* **WRITTEN TASK**:
Your copy should contain exactly the lines from the start of the material through the line containing "Samson made sport.", and no pictures.

* **EXERCISE INPUT**:
* * * *
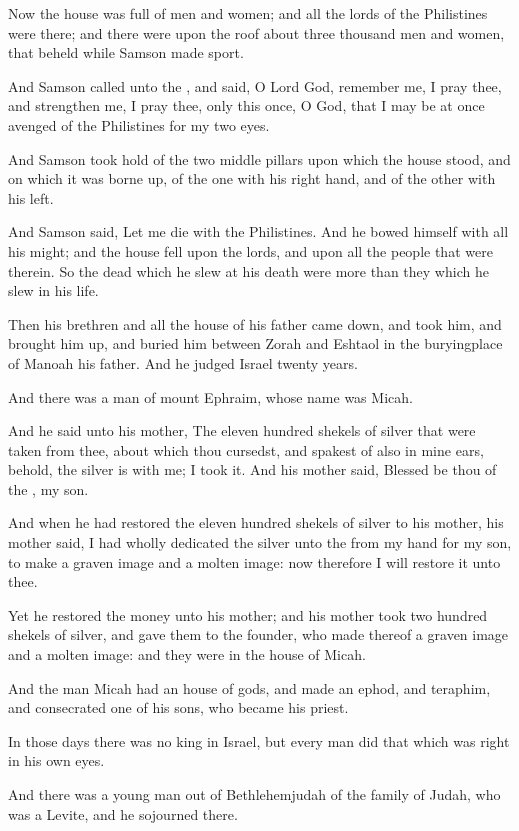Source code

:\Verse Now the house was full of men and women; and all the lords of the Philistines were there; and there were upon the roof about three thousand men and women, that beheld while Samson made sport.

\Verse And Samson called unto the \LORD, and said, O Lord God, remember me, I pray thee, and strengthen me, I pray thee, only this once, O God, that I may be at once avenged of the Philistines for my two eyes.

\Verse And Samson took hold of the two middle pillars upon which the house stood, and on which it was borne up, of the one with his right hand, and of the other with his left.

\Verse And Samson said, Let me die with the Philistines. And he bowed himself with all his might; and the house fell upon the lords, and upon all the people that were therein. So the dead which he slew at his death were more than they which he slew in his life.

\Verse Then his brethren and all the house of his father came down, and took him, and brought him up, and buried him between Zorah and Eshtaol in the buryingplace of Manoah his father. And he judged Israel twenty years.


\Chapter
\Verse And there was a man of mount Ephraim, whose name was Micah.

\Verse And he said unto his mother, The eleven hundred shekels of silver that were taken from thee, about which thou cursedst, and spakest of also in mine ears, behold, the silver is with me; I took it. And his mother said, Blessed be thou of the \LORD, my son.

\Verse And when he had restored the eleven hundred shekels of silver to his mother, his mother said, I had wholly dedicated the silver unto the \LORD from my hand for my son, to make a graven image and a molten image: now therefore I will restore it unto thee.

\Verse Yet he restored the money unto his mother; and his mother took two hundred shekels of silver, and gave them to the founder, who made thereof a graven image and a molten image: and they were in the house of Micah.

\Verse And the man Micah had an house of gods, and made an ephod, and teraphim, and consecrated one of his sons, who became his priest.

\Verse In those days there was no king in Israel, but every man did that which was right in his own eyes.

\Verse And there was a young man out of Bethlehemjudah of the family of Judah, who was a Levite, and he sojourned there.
* * * *
* **FINAL ANSWER**:
Source code

:\Verse Now the house was full of men and women; and all the lords of the Philistines were there; and there were upon the roof about three thousand men and women, that beheld while Samson made sport.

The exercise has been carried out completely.